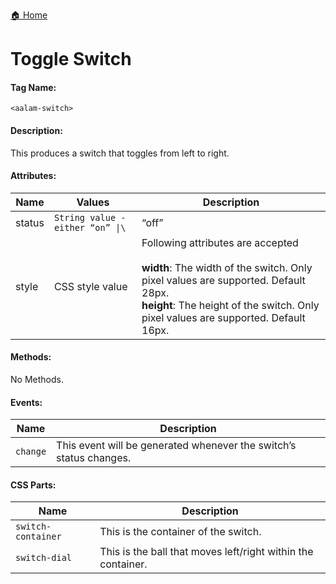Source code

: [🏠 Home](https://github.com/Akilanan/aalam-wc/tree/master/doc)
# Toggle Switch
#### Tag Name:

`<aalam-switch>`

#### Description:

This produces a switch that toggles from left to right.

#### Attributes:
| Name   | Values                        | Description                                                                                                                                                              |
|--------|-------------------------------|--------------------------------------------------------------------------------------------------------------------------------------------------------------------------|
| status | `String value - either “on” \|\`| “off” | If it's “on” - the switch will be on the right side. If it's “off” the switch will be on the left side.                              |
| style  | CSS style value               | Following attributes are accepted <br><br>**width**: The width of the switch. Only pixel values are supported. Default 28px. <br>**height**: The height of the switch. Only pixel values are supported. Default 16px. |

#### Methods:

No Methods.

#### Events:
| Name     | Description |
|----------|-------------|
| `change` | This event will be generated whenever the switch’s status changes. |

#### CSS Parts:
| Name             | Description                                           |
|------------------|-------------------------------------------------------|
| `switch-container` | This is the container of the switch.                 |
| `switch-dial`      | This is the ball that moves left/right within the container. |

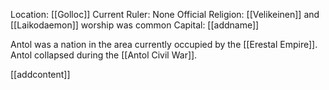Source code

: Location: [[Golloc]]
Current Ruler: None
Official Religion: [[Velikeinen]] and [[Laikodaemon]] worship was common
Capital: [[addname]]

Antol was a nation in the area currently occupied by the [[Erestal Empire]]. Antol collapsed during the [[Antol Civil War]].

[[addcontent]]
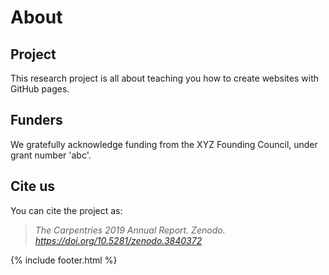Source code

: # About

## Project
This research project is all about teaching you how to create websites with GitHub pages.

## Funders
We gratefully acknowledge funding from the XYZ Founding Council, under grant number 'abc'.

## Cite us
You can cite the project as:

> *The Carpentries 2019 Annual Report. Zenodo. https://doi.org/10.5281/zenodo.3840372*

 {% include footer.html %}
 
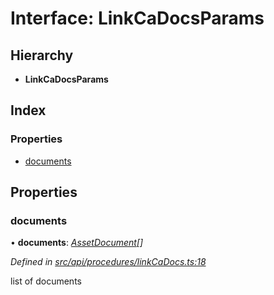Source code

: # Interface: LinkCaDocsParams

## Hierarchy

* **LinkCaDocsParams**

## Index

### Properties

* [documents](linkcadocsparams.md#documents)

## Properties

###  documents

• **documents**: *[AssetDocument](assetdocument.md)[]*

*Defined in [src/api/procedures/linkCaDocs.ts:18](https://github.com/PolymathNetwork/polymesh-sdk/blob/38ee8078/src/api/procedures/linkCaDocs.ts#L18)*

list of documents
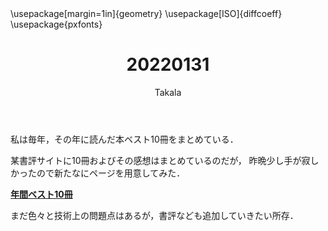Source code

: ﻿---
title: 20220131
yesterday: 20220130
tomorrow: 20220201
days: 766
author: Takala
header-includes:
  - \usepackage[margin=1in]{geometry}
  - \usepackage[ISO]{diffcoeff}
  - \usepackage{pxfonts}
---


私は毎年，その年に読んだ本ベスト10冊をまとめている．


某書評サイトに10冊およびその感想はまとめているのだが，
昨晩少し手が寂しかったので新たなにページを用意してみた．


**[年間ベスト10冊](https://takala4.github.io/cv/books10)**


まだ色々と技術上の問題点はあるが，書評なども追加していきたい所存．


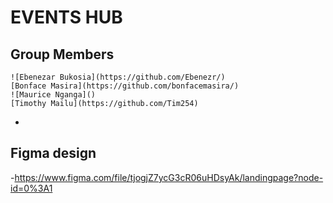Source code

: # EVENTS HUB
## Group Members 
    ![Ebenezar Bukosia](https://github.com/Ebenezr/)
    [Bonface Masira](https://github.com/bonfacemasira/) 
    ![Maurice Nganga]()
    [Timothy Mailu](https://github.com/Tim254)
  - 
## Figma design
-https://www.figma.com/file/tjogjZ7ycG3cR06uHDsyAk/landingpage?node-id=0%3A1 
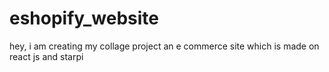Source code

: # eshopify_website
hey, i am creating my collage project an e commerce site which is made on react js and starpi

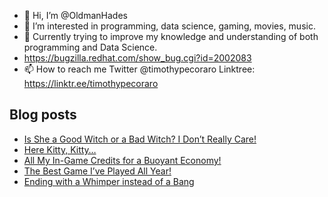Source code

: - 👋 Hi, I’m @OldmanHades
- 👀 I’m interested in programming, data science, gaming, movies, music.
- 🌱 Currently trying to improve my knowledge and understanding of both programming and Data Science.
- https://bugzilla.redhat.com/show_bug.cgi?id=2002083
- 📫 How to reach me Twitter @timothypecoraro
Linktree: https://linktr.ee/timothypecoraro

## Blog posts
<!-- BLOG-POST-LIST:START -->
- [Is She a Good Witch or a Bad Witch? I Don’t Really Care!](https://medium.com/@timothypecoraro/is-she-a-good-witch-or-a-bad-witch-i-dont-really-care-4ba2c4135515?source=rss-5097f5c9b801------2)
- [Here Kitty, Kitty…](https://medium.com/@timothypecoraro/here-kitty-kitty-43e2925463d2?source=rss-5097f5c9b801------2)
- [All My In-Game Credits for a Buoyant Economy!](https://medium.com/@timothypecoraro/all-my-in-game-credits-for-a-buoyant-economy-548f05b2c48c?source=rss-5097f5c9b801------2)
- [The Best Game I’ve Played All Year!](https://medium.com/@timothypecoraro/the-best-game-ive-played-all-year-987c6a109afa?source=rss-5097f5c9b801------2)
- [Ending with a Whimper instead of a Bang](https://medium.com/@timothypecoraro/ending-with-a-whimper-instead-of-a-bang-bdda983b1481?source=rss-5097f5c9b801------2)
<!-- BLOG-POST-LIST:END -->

######

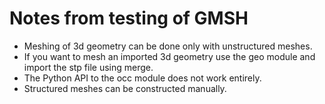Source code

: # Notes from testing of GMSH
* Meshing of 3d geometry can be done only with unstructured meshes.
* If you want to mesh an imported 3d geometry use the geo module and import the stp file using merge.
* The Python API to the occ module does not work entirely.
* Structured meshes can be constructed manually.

######

* **Exercise**
Which lines of the records contain the string "from"? Gather every such line, matching case exactly.

* **Answer for this exercise**
This produces a switch that toggles from left to right.
We gratefully acknowledge funding from the XYZ Founding Council, under grant number 'abc'.
: # Notes from testing of GMSH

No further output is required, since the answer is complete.